As another example consider a tRNA-like-structure [1], linked to regulation of plant virus replication (see Fig. 6). Note that the vertex labeled 4 is an articulation point, therefore this dual graph will be partitioned into two blocks, one is a pseudoknot, because it contains a vertex of degree 3 or greater (self-loops are deleted in the analysis), while the other block is a regular region. The pseudoknotted bock can be classified as recursive because it has edge-connectivity 2. In addition every disconnecting set of size 2 represents a recursive internal region of the PK.

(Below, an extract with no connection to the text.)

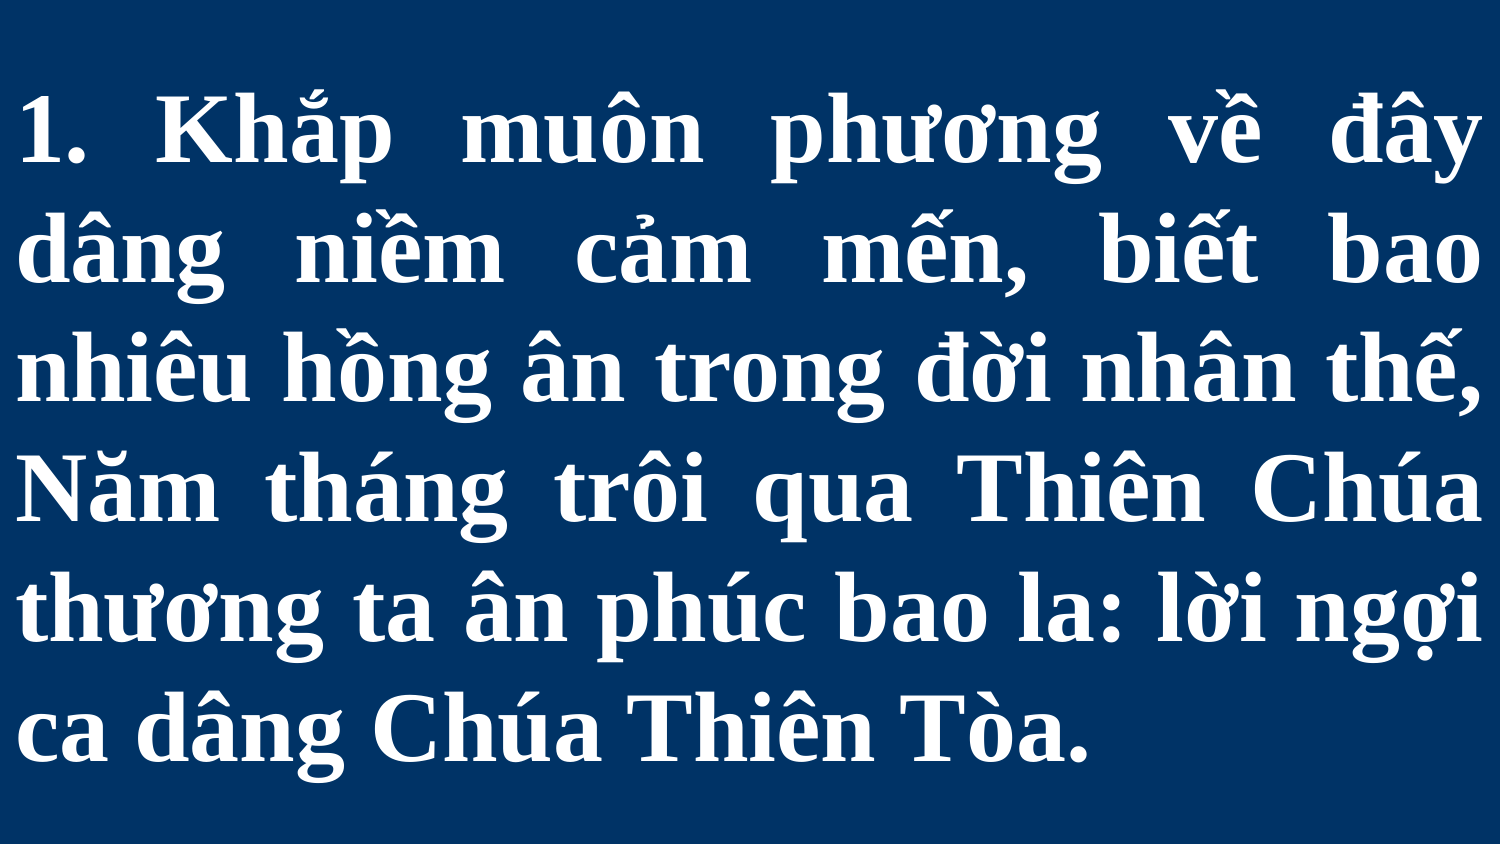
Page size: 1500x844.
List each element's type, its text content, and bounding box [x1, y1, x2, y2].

As an example of a non-recursive pseudoknot consider the Translational repression of the Escherichia coli alpha operon mRNA [22], illustrated in Fig. 7. The dual graph representation of this motif 2D has edge-connectivity 3, thus it is not a recursive PK.

Fig. 7.
figure 7

Translational repression of the Escherichia coli alpha operon mRNA. (a) Graphical representation; (b) Dual graph representation.

The Appendix illustrates the output generated by the modified algorithm when is run on some of the aforementioned motifs. The algorithm is written in C++ and is archived for public use [21].

4 Conclusions and Ongoing Work

We have extended our partitioning algorithm of the dual graph representation of RNA 2D structures into maximal non-separable components called blocks, to classify pseudoknots as either recursive or non-recursive. In [19, 20] it was shown that an RNA 2D contains a pseudoknot if and only if the dual graph representation has a block in which one of the vertices is of degree 3 or larger. This paper showed that a pseudoknotted block is recursive if and only if the block has edge-connectivity 2. Moreover each disconnecting set of size 2 represents an internal recursive region of the pseudoknot allowing further classification of modular units for RNA design. These results also offer an alternative and simple way to visualize and classify PKs based on graph theoretical properties, allowing a systematic analysis of RNAs.

With our recent extension of our graph growing algorithm to generate dual graph libraries of possible RNA motifs, thousands more potential graphs were analyzed and classified [15]. The modified algorithm will be useful for these motifs for further studies of RNA structure and design.